Keith Willliams, Ballina councillor and mayoral candidate
Ballina’s mayor for the last four years, David Wright, has a secret agenda to privatise the Ballina-Byron Airport if re-elected.
I am receiving a lot of feedback on voters’ concerns about the possible sale or long-term (50 year) lease of the airport. People are heartedly sick of governments at all levels flogging off assets to pay the bills.’
The airport is as vital to the town now as the sea port was 100 years ago. This is a valuable community asset, which drives significant economic growth in the shire through tourism and enabling people who still have ties in Sydney and Melbourne to consider living here.
Cr Wright’s repeated denials that he has any plans to privatise the airport are at odds with his actions. He pushed for the council to spend $110,000 on a privatisation scoping study. He’s the one that’s pushed for the council to change its successful investment strategy on the airport.
Since its founding, the council has pursued a ‘growth’ investment strategy, sinking profits back into the airport and offering airlines discounted landing fees to bring in more planes. This strategy has worked, with state and federal governments pumping $10 million in funding into the airport in the last year alone. This funding will dry up if the airport is privatised.
However, when the council considered the airport privatisation scoping study at the July Council meeting, Cr Wright pushed for the council to change from ‘growth’ to pursue an ’investment readiness’ strategy: to fatten the calf up for sale.
David Wright can deny it all he likes, but his actions speak far louder than his words.
In public hands, all the profit and the funding from state and federal government is returned to this community.
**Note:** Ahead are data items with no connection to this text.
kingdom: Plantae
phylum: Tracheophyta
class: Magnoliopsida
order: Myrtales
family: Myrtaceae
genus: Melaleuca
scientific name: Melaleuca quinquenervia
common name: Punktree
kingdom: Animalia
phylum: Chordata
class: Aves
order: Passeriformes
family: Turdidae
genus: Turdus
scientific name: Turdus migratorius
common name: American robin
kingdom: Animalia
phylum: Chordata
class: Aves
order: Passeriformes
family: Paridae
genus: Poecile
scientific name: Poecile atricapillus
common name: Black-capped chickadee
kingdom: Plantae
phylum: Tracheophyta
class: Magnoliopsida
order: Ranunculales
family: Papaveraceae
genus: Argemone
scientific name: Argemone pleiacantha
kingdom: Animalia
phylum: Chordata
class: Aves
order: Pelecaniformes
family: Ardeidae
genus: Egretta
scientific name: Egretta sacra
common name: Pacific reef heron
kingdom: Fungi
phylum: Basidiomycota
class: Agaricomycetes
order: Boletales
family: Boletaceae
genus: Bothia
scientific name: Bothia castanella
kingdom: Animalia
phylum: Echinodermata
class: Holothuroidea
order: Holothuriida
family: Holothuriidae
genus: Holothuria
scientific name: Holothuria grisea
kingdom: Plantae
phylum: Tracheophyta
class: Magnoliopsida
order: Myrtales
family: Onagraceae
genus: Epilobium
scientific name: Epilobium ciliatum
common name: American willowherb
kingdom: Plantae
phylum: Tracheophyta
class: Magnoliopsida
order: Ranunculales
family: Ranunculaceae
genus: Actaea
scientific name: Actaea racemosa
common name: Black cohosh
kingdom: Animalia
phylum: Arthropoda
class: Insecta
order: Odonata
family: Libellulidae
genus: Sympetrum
If it’s privatised we’ll be exporting profits from the pockets of locals to the pockets of investment bankers.
People want the airport to remain in public hands. People who live in the flight path want to know that their interests are kept in mind. They want decisions about the future of the airport to be made locally, not in some boardroom in Sydney.
Would that sale be before or after millions of dollars of tax payers are used for the proposed upgrade?
One should look very closely at the personal and business links of proponents or suspected proponents of privatisation of the airport.
Those links may not be obvious at first glance but look at at the Eddie Obeid case!